The authors also pull out some facts and studies from porn use and psych studies involving attraction. Apparently men tend to enjoy watching one woman having sex with multiple guys, but not the other way around. Studies into sexual attraction also show that women can be aroused by almost any sexual imagery (even if the arousal is unconscious and the unknown to the participant) whereas men tend to know what they are attracted to and it correpsonds with their sexuality. The authors also talk at length about the role of novelty in sustaining male sexuality into old age and how homosexuality fits nicely with their theory.

Overall the arguments they put forward create an image of a group of hunter-gatherers whose women have multiple sexual partners and the children raised by the group.
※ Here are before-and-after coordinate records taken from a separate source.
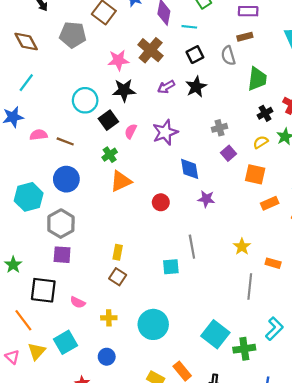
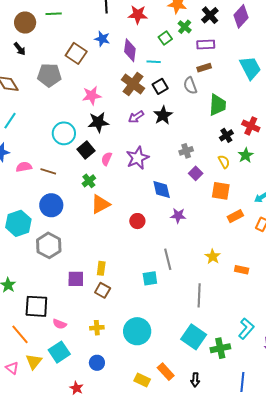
brown cross: (151, 50) -> (133, 84), moved
yellow semicircle: (261, 142) -> (224, 162), turned 96
purple square: (62, 255) -> (76, 279), moved
gray line: (250, 287) -> (199, 295), moved
pink semicircle: (78, 302) -> (60, 324), moved

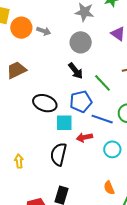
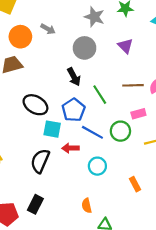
orange circle: (21, 28) -> (20, 37), moved
blue pentagon: (81, 102) -> (73, 110), turned -30

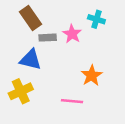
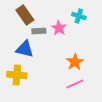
yellow cross: (21, 91) -> (17, 75), turned 30
pink line: (72, 101) -> (75, 84), moved, turned -30

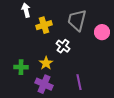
Ryan and Jetha finish the book with a fairly weak look at what modern alternatives there are for people outside of monogamy. They cite the surging trend in polyamory and open marriages but little else.

In summary - the authors present a fairly decent challenge to the standard model of human mating. They rely heavily on primate behaviour and some anthropological descriptions. I was left wondering if there were alternative hypothesis to the biological phenomena they cited. Overall though they performed as a good defence in a trial in creating reasonable doubt in the mind of the reader about monogamy and its supposed naturalness. I thought they were correct in describing the transition from foraging to farming as needing to control human reproduction and the intensity of paternal lineage for property rights, which was a fascinating side note. I was disappointed with their lack of alternative ideas other than the obvious and reading some of the academic responses its clear that they have created somewhat of a strawman with their standard model. However, the book is well written, light-hearted and enjoyable but most of all thought-provoking.
Thanks for this! I've had Sex at Dawn on my book wishlist for quite a while. I confess I remain suspicious of genders, and find it curious that the book does not seek to address anti-gender-essentialism implications. Though I haste to add that it sounds interesting regardless!
From my understanding gender would be the performance required by a culture which associates with your sex, but it doesn't say anything to the biology. I think Sex at Dawn has its focus on the biological sex categories and reproductive strategies as opposed to the cultural standards imposed, but there is an overlap I admit. Its true that the authors don't address it at all, they do briefly talk about different sexualities nothing on essentialism.